_WRITTEN REQUEST_.
Reproduce the text lines of every record below word for word, leaving out the pictures.

_DATA_.
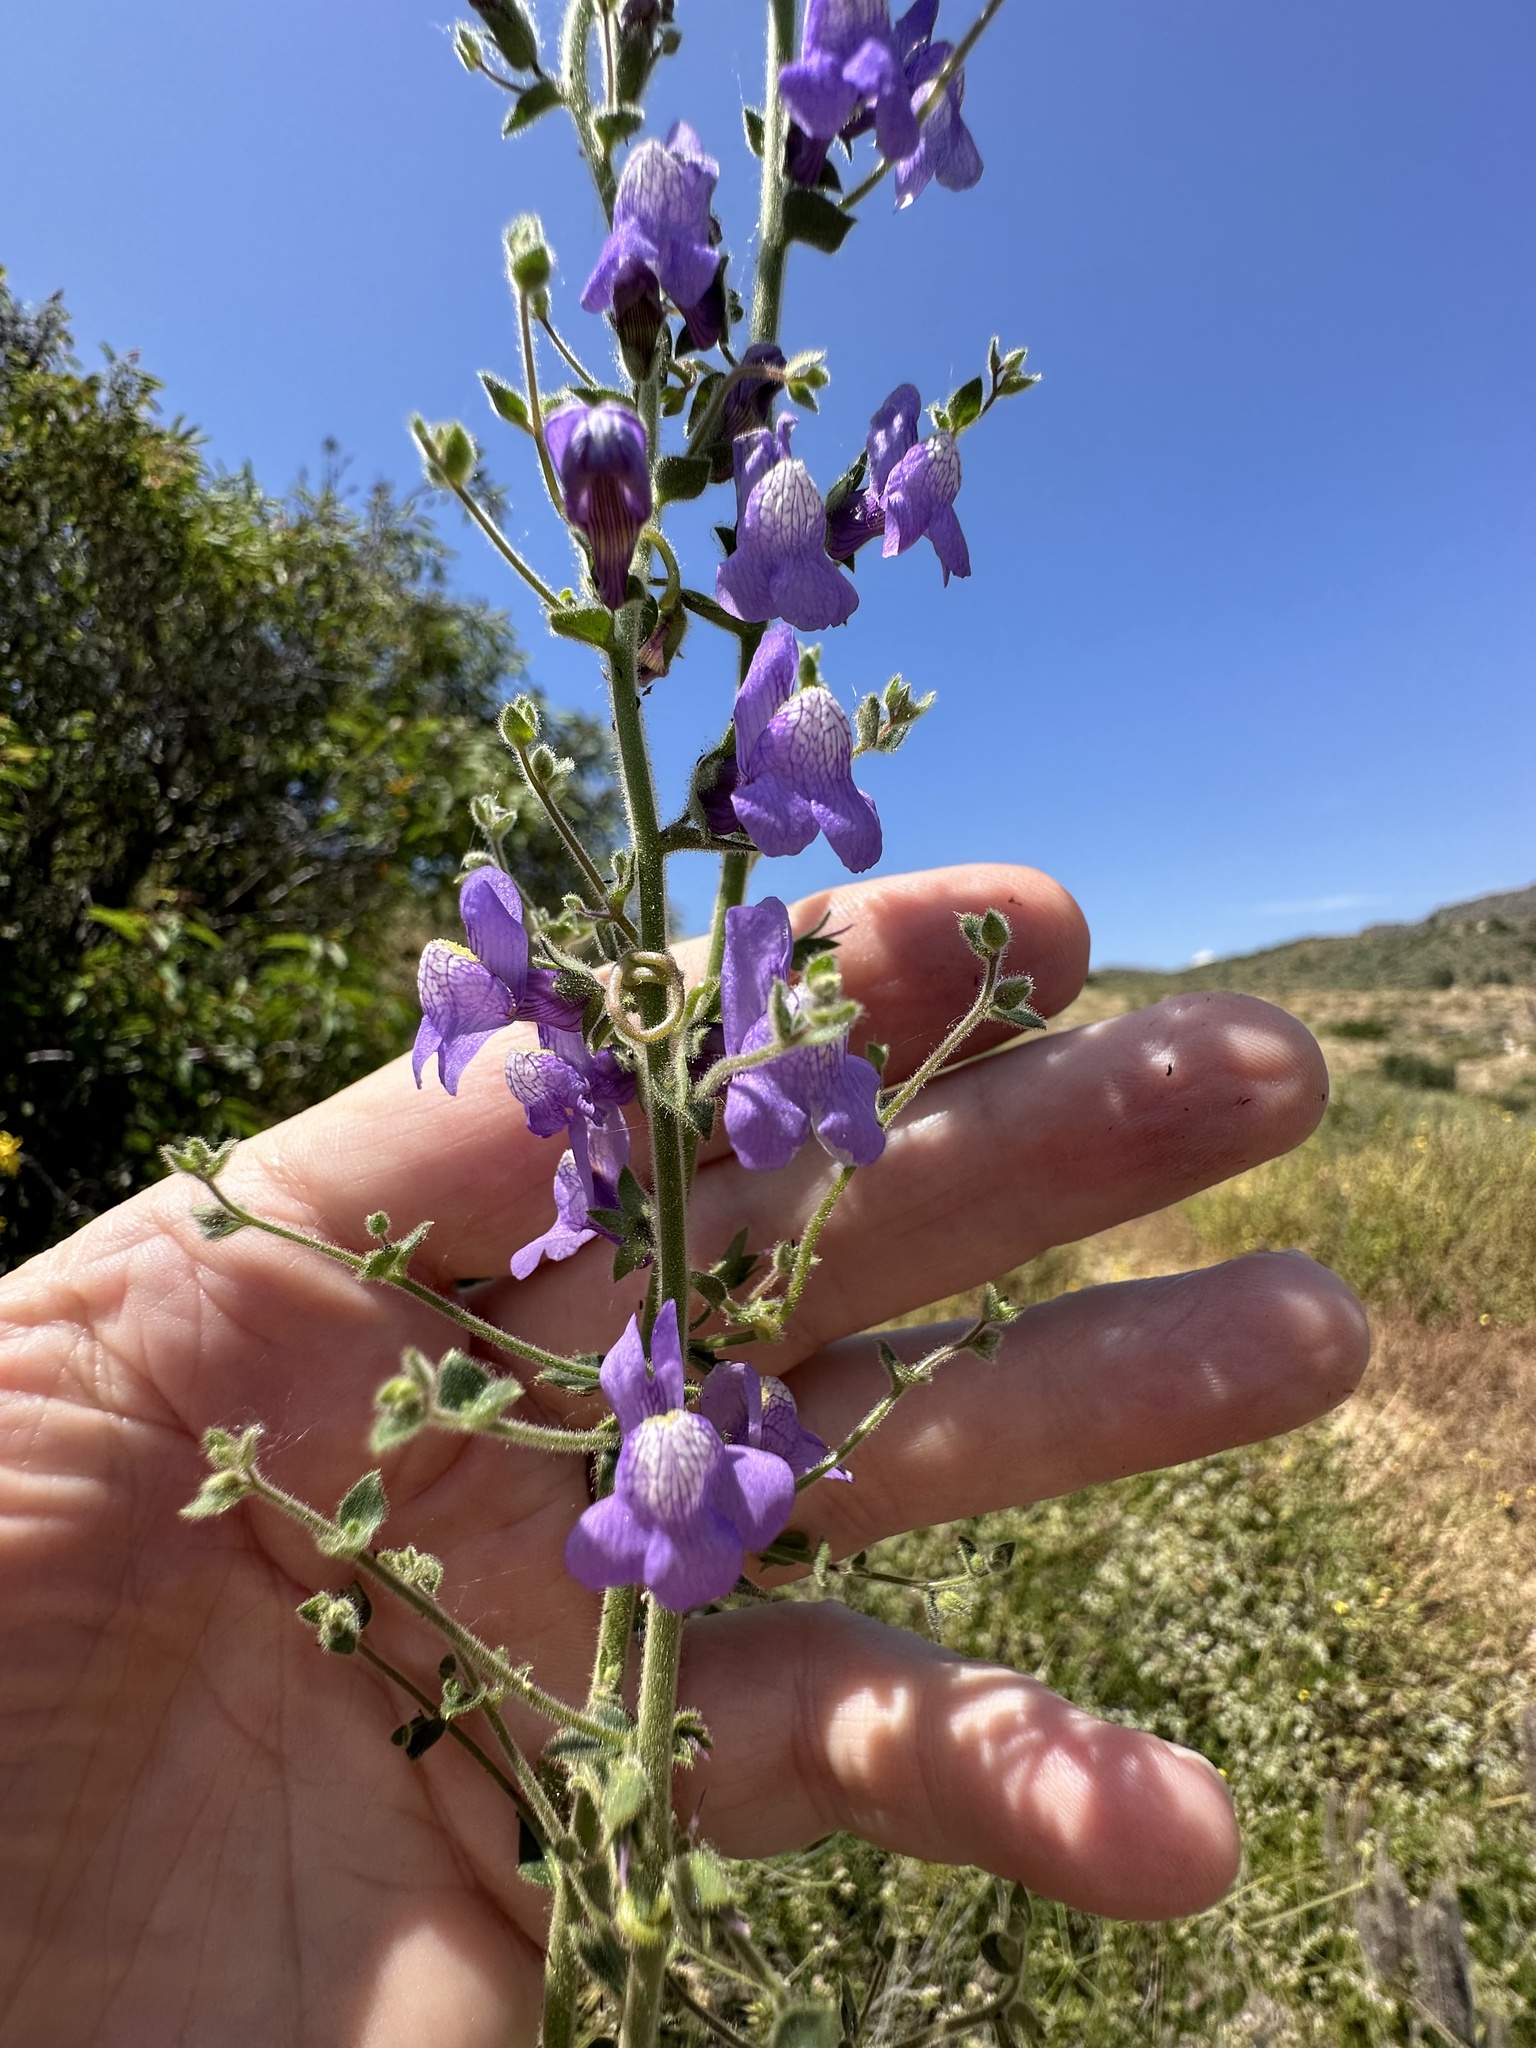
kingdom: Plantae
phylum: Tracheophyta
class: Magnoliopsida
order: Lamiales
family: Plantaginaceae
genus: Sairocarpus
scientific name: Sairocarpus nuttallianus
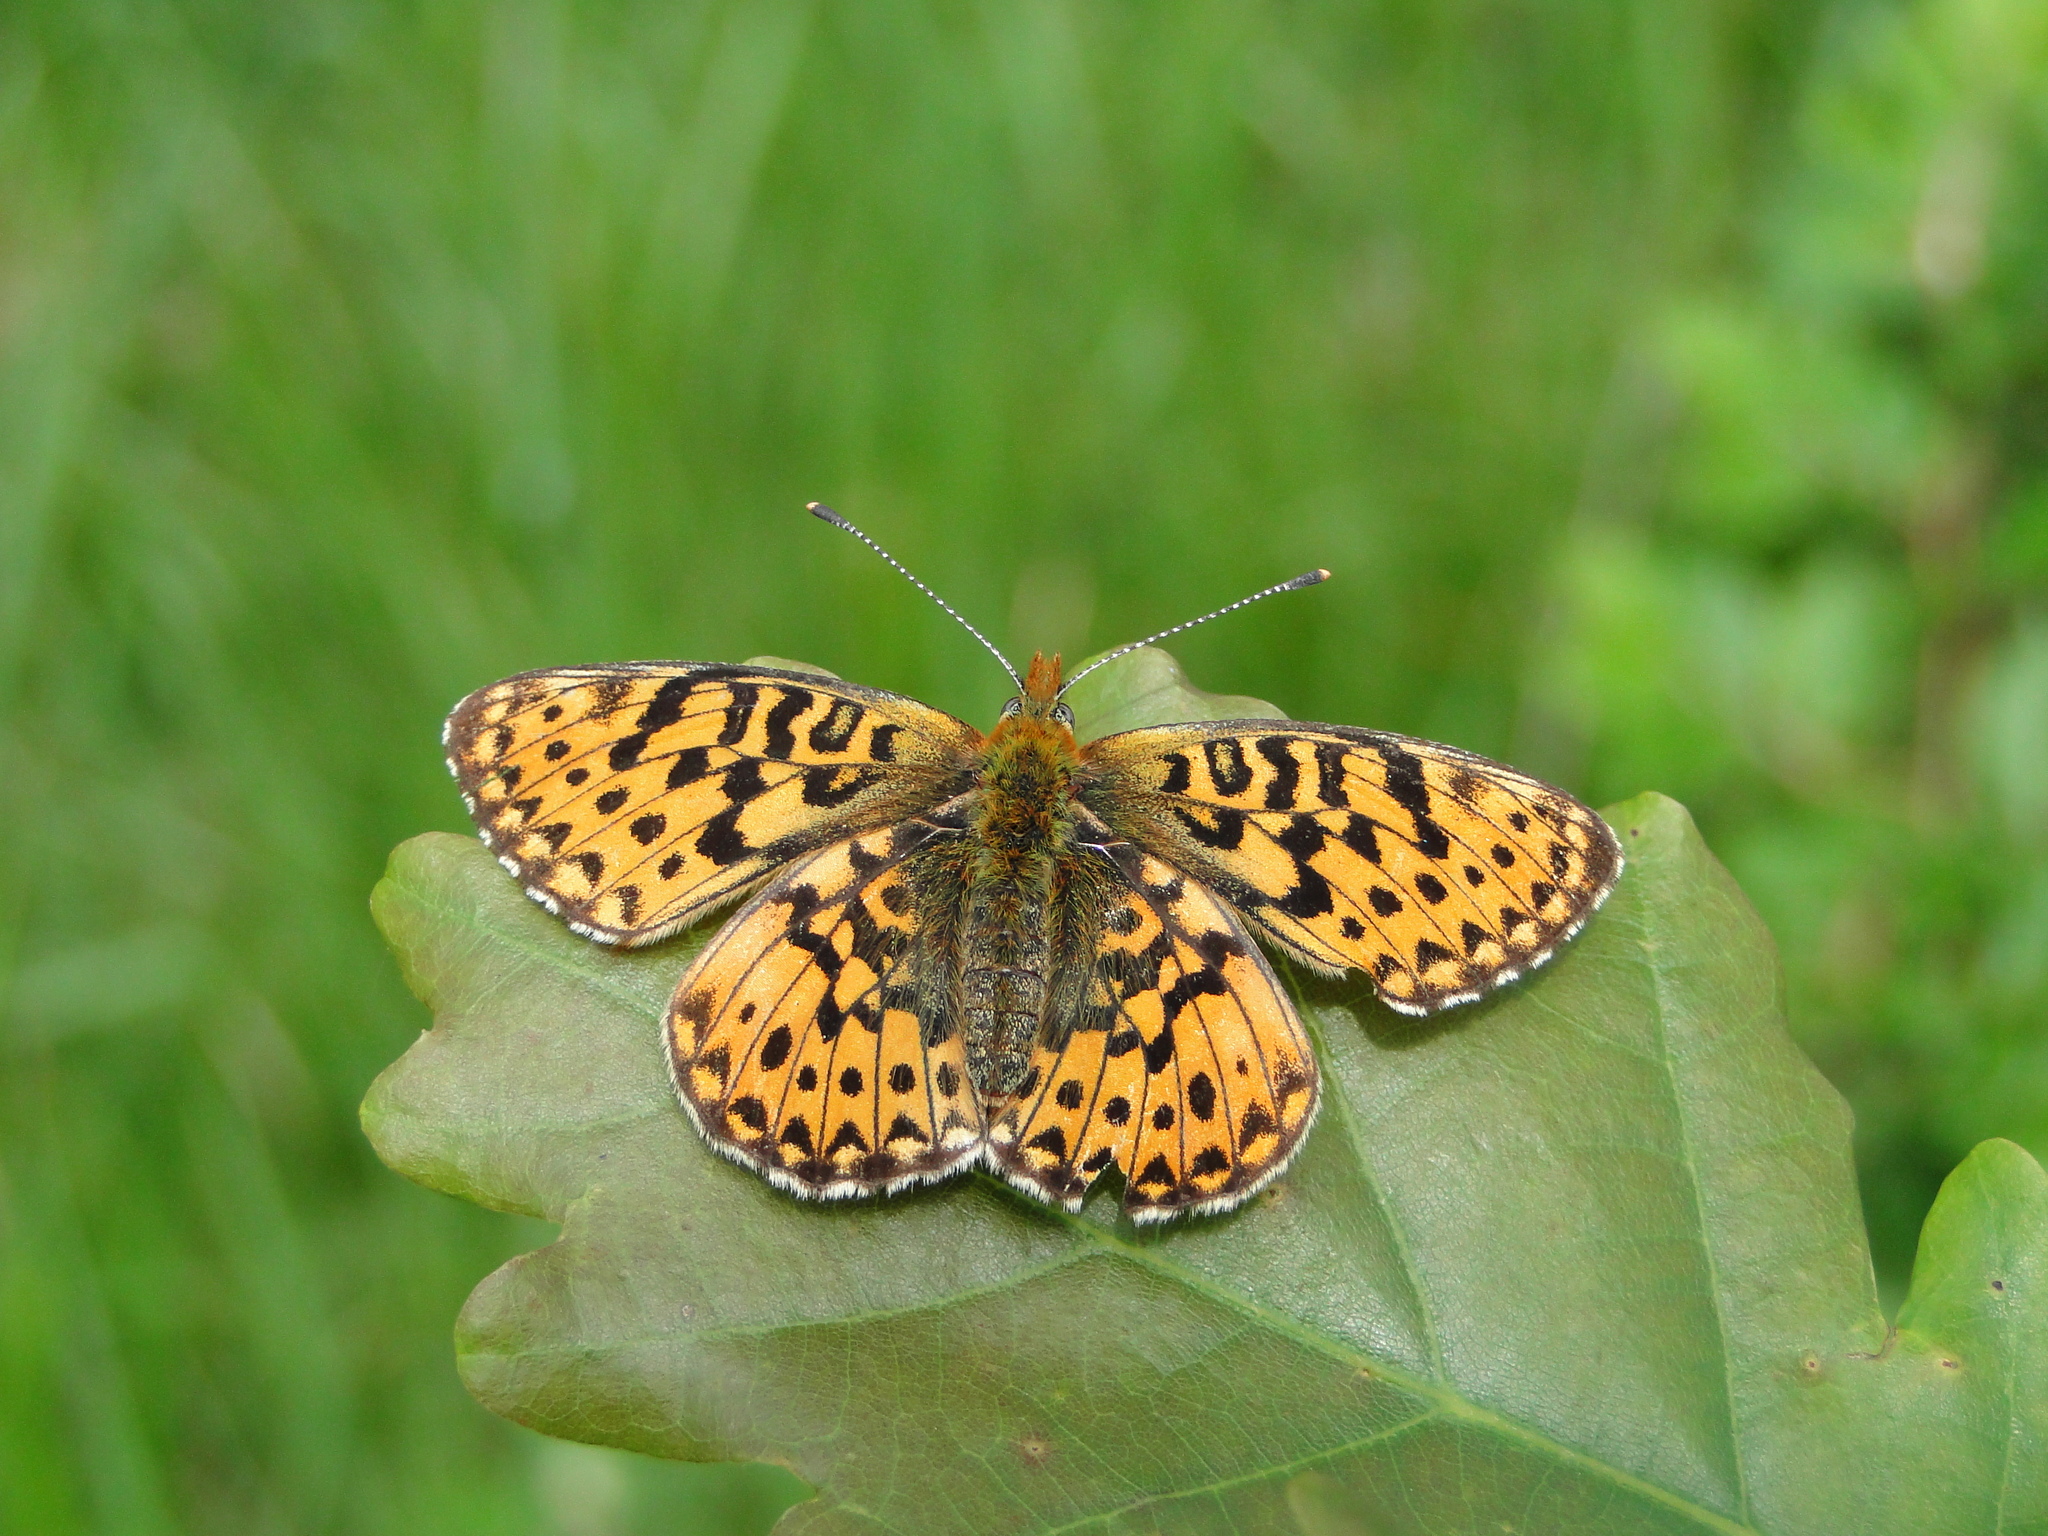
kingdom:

_REPLY TO THE EXERCISE_.
kingdom: Plantae
phylum: Tracheophyta
class: Magnoliopsida
order: Lamiales
family: Plantaginaceae
genus: Sairocarpus
scientific name: Sairocarpus nuttallianus
kingdom:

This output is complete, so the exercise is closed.